== Segment start ==
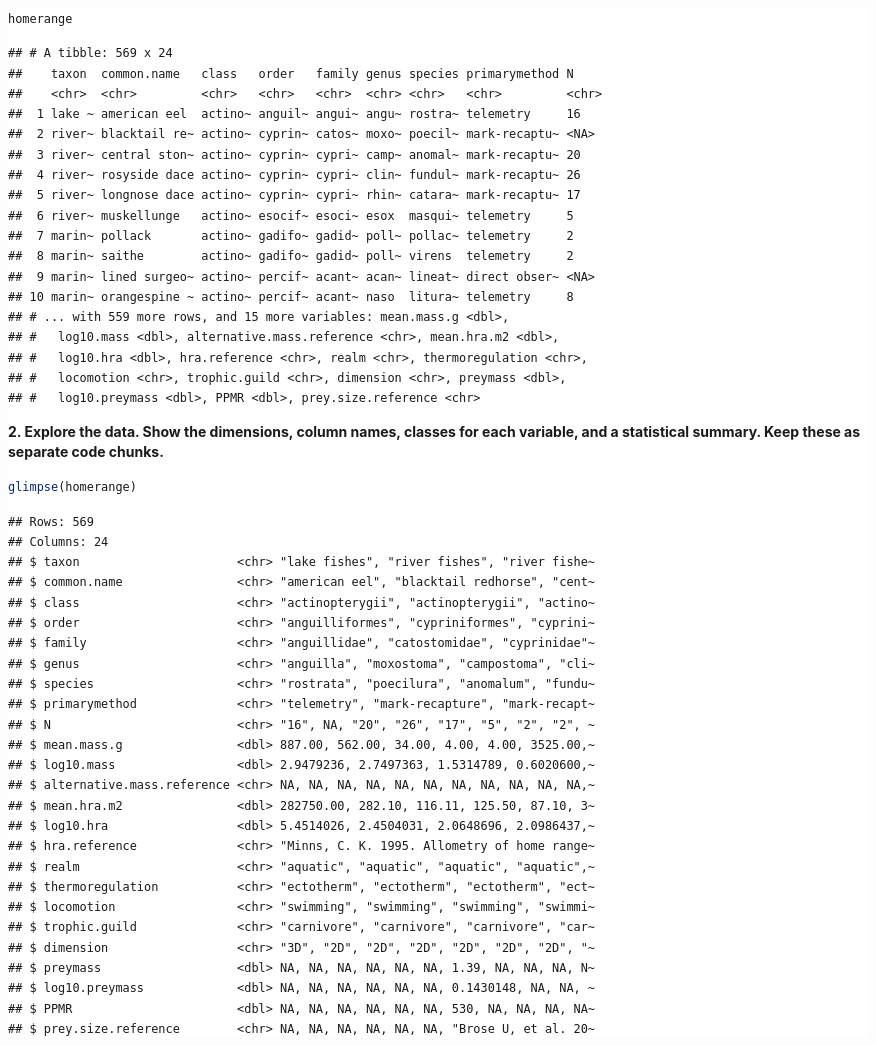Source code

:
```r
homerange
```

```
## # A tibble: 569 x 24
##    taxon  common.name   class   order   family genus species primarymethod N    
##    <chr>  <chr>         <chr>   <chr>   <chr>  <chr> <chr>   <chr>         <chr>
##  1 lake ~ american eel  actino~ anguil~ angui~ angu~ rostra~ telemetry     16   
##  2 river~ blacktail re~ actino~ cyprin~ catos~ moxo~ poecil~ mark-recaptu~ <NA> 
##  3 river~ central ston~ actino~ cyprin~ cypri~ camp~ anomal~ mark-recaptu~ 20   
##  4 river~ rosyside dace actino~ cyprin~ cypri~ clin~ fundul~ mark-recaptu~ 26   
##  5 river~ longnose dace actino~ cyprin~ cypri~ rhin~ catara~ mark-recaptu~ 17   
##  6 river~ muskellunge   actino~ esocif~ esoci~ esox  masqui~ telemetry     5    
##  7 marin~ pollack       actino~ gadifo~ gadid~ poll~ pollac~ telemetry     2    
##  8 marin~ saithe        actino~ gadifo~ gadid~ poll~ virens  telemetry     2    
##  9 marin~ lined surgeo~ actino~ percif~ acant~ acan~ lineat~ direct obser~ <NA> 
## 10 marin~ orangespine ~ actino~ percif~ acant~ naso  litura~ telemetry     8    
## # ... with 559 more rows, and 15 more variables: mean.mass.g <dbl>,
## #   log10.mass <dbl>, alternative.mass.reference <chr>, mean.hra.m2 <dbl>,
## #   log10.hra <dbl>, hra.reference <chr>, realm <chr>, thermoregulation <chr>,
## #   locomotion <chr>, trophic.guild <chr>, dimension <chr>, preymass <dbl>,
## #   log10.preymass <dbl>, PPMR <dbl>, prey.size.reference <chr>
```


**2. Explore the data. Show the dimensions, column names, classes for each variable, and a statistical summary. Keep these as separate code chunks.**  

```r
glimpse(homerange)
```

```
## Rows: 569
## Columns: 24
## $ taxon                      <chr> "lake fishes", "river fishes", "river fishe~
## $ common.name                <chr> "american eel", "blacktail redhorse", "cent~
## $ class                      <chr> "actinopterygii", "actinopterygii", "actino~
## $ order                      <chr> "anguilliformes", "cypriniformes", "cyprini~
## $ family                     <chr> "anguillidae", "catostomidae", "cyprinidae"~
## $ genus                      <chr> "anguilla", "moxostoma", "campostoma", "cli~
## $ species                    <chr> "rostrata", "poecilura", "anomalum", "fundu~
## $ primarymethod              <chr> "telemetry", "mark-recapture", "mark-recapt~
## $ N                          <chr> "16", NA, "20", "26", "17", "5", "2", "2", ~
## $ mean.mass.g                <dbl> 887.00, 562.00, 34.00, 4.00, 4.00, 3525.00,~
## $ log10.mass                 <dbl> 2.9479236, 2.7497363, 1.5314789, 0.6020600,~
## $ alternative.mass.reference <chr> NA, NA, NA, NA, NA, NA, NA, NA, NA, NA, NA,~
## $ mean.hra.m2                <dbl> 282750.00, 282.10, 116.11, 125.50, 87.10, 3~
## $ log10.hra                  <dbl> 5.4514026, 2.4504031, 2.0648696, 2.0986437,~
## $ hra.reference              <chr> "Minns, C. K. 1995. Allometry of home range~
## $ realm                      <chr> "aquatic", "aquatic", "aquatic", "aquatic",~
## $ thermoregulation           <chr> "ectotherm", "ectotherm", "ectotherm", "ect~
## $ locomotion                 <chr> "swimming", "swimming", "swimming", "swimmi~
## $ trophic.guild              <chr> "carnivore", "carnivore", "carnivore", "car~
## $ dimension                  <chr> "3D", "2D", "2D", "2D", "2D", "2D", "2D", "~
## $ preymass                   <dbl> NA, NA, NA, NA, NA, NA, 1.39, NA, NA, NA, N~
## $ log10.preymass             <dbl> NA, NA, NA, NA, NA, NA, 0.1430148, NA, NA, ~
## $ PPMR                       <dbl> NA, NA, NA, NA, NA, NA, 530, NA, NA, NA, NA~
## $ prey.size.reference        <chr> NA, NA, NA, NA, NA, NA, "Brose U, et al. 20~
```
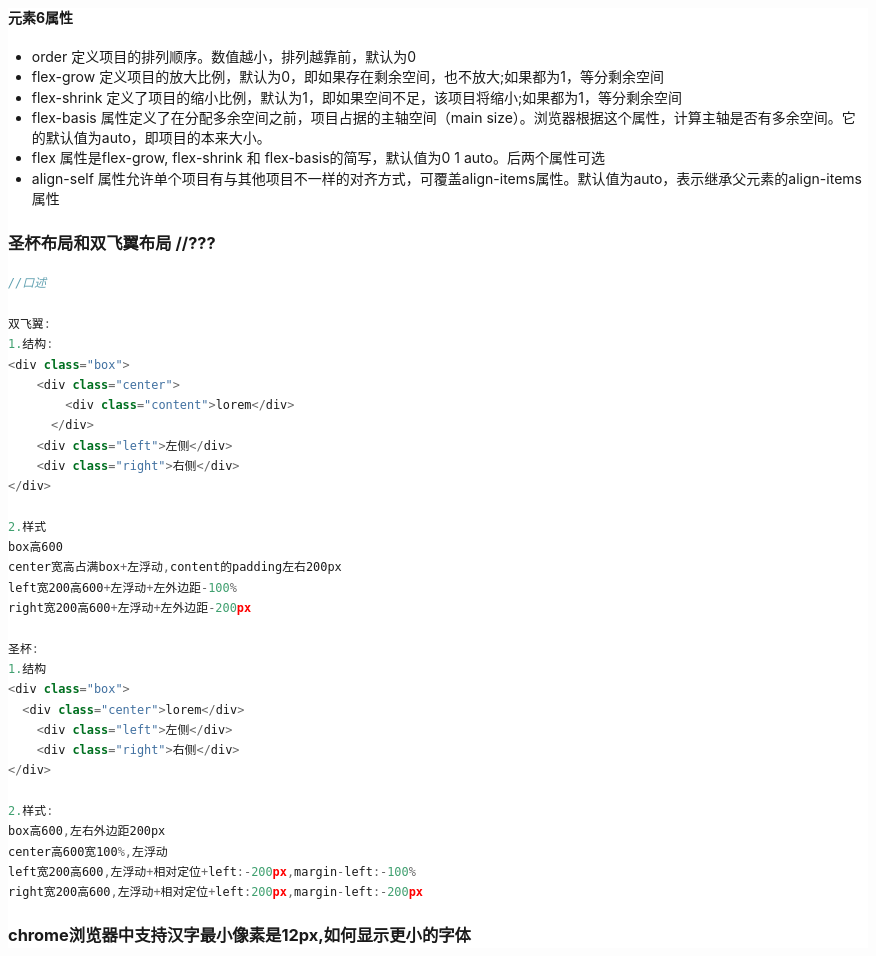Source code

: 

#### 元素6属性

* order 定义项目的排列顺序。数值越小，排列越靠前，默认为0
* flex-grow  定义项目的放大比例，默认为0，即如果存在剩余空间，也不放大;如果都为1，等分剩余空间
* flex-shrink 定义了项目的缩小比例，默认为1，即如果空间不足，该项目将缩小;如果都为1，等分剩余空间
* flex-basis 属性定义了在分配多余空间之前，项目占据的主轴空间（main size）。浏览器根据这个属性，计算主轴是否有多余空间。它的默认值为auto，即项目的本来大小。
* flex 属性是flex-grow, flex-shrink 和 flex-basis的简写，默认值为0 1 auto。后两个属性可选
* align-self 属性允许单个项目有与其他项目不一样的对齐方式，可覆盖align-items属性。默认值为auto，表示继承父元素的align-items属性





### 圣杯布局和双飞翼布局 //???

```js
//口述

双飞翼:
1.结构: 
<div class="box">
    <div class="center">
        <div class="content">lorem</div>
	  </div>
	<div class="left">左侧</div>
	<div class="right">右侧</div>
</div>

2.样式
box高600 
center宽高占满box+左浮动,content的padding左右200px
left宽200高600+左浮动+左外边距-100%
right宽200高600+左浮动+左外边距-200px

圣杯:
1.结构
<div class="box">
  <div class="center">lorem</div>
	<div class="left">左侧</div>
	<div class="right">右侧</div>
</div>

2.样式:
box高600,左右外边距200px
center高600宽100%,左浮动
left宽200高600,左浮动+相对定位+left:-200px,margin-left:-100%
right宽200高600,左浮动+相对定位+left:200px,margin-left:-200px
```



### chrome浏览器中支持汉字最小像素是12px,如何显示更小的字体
== Segment end ==
Copy whichever lines of the records above contain the word "shrink".

* flex-shrink 定义了项目的缩小比例，默认为1，即如果空间不足，该项目将缩小;如果都为1，等分剩余空间
* flex 属性是flex-grow, flex-shrink 和 flex-basis的简写，默认值为0 1 auto。后两个属性可选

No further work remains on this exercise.